Many aspects of our innocent until proven guilty protections have been being chipped away for many years. Search and Seizures, Urine testing, drug courts have long ruled in favor of protecting the governments snitches (confront your accuser) and a host of other chippings. There are also some crimes that the government has no statute of limitations on pursuing, but yes, we do expect charges to be leveled within a certain amount of time.

 

That is exactly why this camp (and others) are not on US soils. The line is blurred there. We go thru this when trouble making Indians get to the reservation before the local police can catch them, or Mexicans get to the border, or American troublemakers flee Tijuanna just ahead of the local policia.
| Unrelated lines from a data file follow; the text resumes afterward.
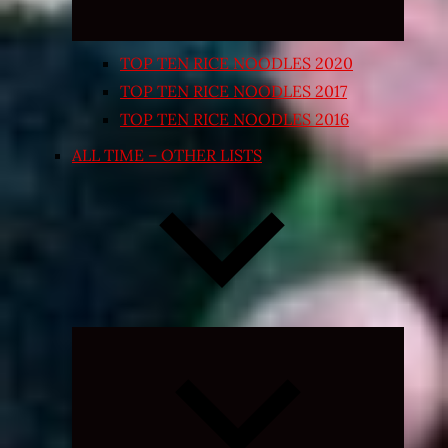
TOP TEN RICE NOODLES 2020
TOP TEN RICE NOODLES 2017
TOP TEN RICE NOODLES 2016
ALL TIME – OTHER LISTS
Expand
child
menu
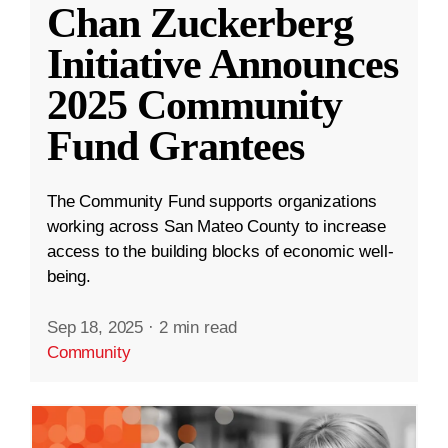
Chan Zuckerberg
Initiative Announces
2025 Community
Fund Grantees
The Community Fund supports organizations
working across San Mateo County to increase
access to the building blocks of economic well-
being.
Sep 18, 2025
·
2 min read
Community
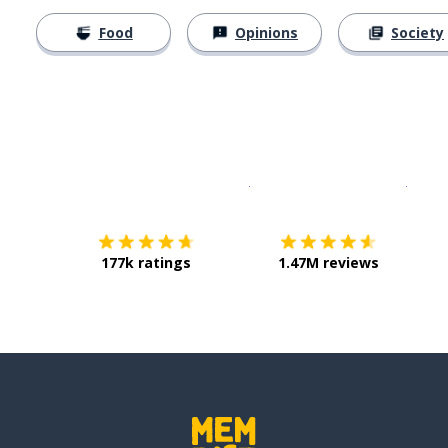
Food
Opinions
Society
Download on the
App Sto
Get i
177k ratings
1.47M reviews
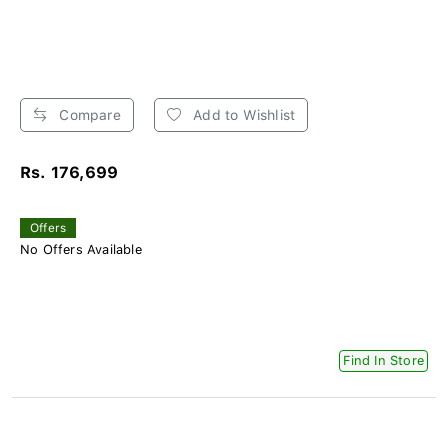
Compare
Add to Wishlist
Rs. 176,699
Offers
No Offers Available
Find In Store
Sovereign Nations and military justice are issues that circumvent the constitution with years of court backing. Bush chose this avenue exactly for that reason.

 

As I stated in a previous post, the ability for lawmakers and related officials to see all the potential flaws in the laws they are writing and the Geneva convention itself never imagined this situation either. A gaping hole in the theory of prisoners and war has been discovered, but the numbers do not indicate a real problem with justice being denied for a significant percentage of the population of these countries of detainee origin. I havent any quarrel with persons fighting for the rights of detainees, its the only way to speed up the process. But I am also sure that there isnt 500 innocent persons being held at Gitmo.

 

Simply put, no one really wants these terrorists back on their pieces of the world either. So I guess what is being said is terrorism changes some of these rules for some people and its not just the American government that feels this way.

 

Maybe its just the warning that is needed to all those who would venture off to places in the world that the USA is gonna be stomping around in, keeping in mind this Hicks character was tagged in Afghanistan, with world backing on this invasion. Note to potential freedom fighters: You risk your own governments turning their back on you should you get caught fighting on the side of terrorists. I think this is a very appropriate message for governments to send to citizen terrorists /wannabe muhjadeen.

 

But who protects US Citizens, or citizens of the world from a US Government that determines if it should disregard it's own basic principles based on that fear?

 

What it is doing is not right, it is expedient. In the end, the world is a safer place for it, so the end justifies the means?

 

Australias position is Hicks should answer the charges against him before any other action will be taken by the government on Hicks behalf. Gitmo is not an end, its a begining on resolving how to handle terrorism and the combatants who align themselves with terrorism.

 

I would expect that with this issue having risen to world view that there will be some changes to Geneva Convention issues and probably other resolutions created to deal with this unplanned for circumstance, in the future, to insure a broader understanding of the issue of terrorism and these combatants whos designation needs a defined approach for future wars. But until this occurs Gitmo will remain in operation. And I cant say its an entirely bad idea.